In 2022, Borowicz introduced a bill modeled after Florida’s “Don’t Say Gay” law. Her bill would ban discussion of sexual orientation or gender identity in schools through twelfth grade. The bill was referred to the State House’s Education Committee but was never taken up. She reintroduced the bill in 2023.
Another legislator, Rep. Russ Diamond, a Lebanon County Republican, said he “got up to go to the bathroom” during the welcome of the officers because of a medical condition at the same time the officers were introduced.
Diamond said he “was offended by what the speaker did, some of the things she said.”
Diamond, 59, lost a series of races for various offices before he was elected to the Pennsylvania House of Representatives in 2014. In 2020, during the COVID-19 pandemic, Diamond opposed public-health measures to prevent the spread of the virus. In July, Diamond mocked a statement against discrimination against LGBT people issued by Dr. Rachel Levine, the Pennsylvania secretary of health, who is transgender. Diamond copied the statement and replaced the term “LGBTQ” with the word “unmasked” to allege discrimination against what he called the “unmasked community” or people who refuse to wear masks during the COVID-19 pandemic.
On December 4, 2020, John Eastman, a Trump adviser, emailed to Diamond instructions for an illegal scheme to allow Pennsylvania’s legislature to award Pennsylvania’s electoral votes to trump, despite trump having lost the state by over 80,000 votes. Diamond was one of 26 Pennsylvania House Republicans who called for the state’s certification of presidential electors to be withdrawn and supported a resolution calling on Congress to consider Pennsylvania electors to be “in dispute.” The resolution echoed trump’s baseless claims of election fraud and his unsuccessful attempt to overturn the election results.
Two women filed for and were granted protection from abuse (PFA) orders against Diamond in 2002 (Diamond’s former wife) and 2013 (a woman who lived with and dated Diamond), respectively. One woman claimed Diamond “pushed her in the face seven times and scratched her under an eye” and “threatened to kill her if she disconnected the cable.”
The second woman told the courts that when she wouldn’t leave his apartment, “he knocked her down and dragged her to the doorway.” Diamond was later fined $200 for violating the second order.
In fall 2015, Diamond was cited for public drunkenness and he later acknowledged that he is an alcoholic.
Trump Money
And finally, there’s a proposal from Rep. Paul Gosar, R-Ariz., a major supporter of trump’s claims that he was robbed of reelection by non-existent, widespread election fraud. Gosar wants to resurrect the out-of-print $500 bill and put trump’s face on it.
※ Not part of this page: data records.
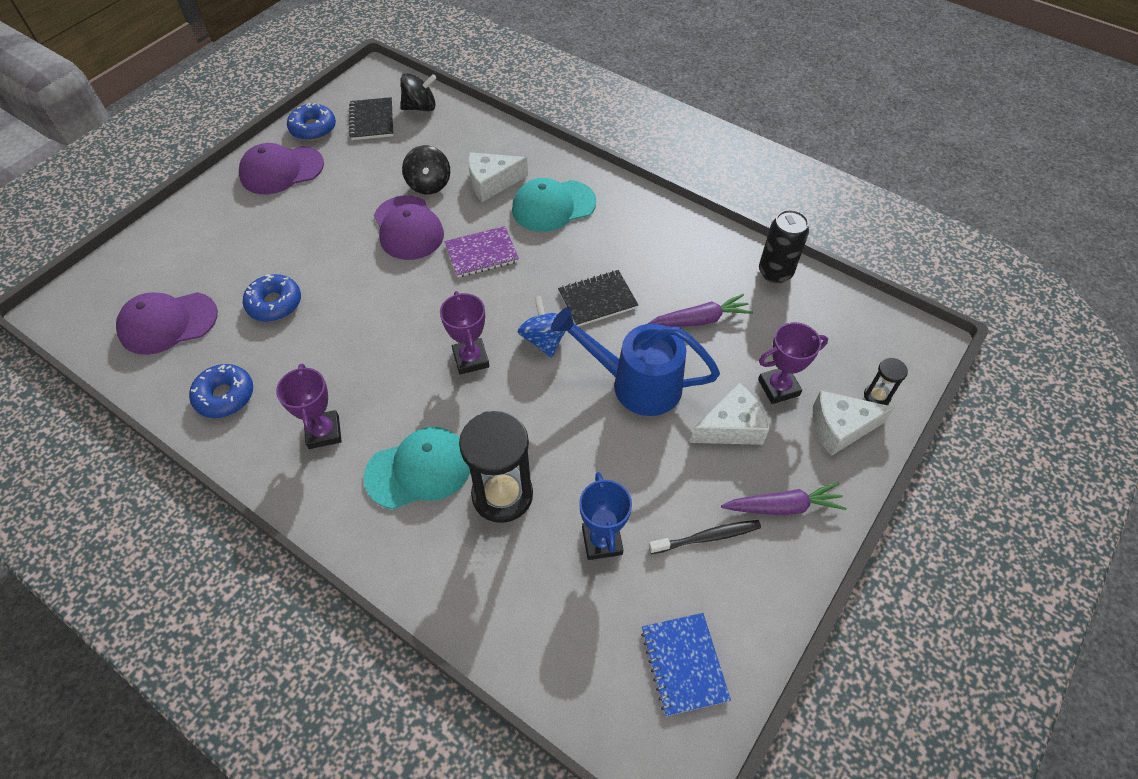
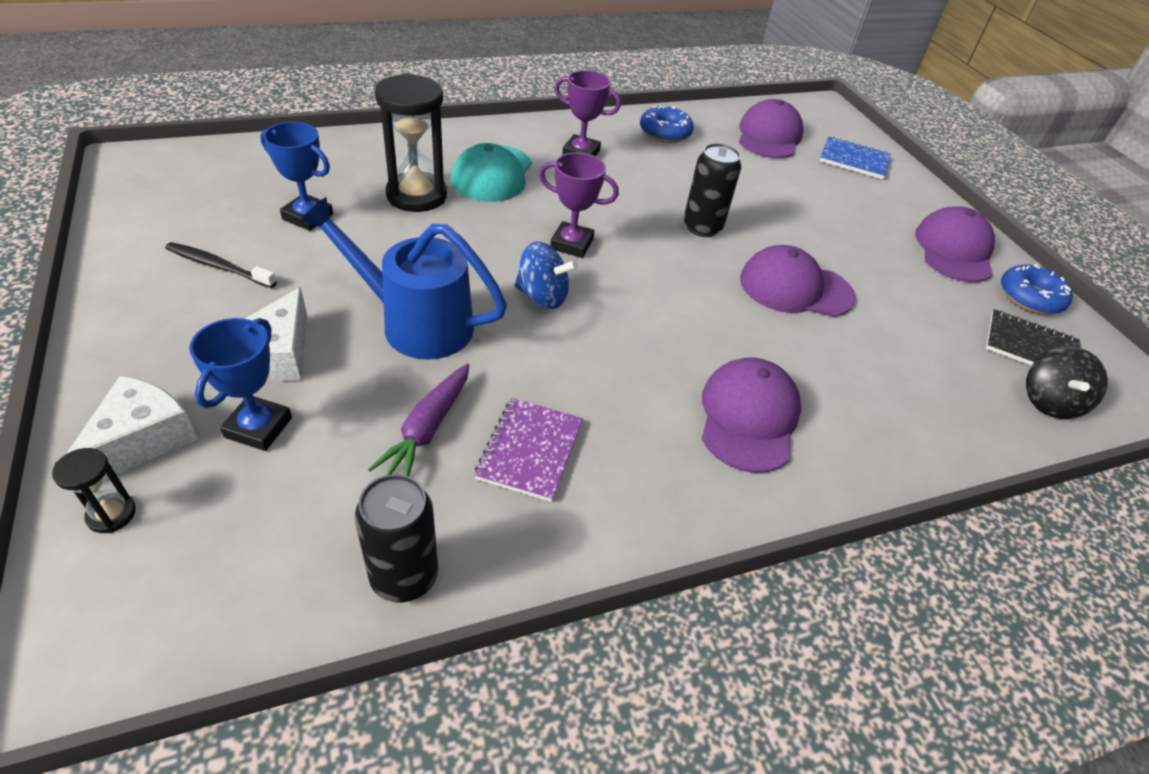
camera: 120 degrees right, 10 degrees down
blue donut [243,274,301,322] -> none
black spinning top [402,145,450,194] -> none
purple notebook [445,226,519,277] -> purple notebook moved to [474,398,583,502]
white cheese [468,152,528,202] -> none
turquoise cap [512,178,596,232] -> purple cap [702,357,801,473]
blue watering can [551,307,720,416] -> blue watering can turned 120 degrees counterclockwise [299,197,507,360]
black notebook [558,270,638,326] -> none
blue notebook [641,613,731,716] -> blue notebook moved to [819,136,891,179]
black toothbrush [649,520,761,554] -> black toothbrush turned 90 degrees clockwise [165,242,277,288]
purple carrot [721,482,847,515] -> none
purple trophy [758,322,828,404] -> blue trophy [189,318,292,451]
none -> black can [684,143,741,237]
The bill is called the “Treasury Reserve Unveiling Memorable Portrait (TRUMP) Act.”
The last version of a $500 bill featured a portrait of President William McKinley and was printed in 1945. The denomination was discontinued 24 years later, according to the Bureau of Engraving and Printing.
Gosar said it is time to bring back the $500 bill to “empower Americans with the freedom of more tangible options to save and exchange goods and services.”
“Furthermore, from a collector’s perspective, these $500 Trump bills will become highly sought after, generating revenue for the government through increased demand for numismatic items,” Gosar said. “Collectors often covet currency with unique designs and historical significance and bills featuring the very popular 45th President will attract considerable attention from collectors. This will no doubt create a market for the $500 Trump bills far beyond their face value and increase the seigniorage earnings of the government, thus increasing overall revenues.”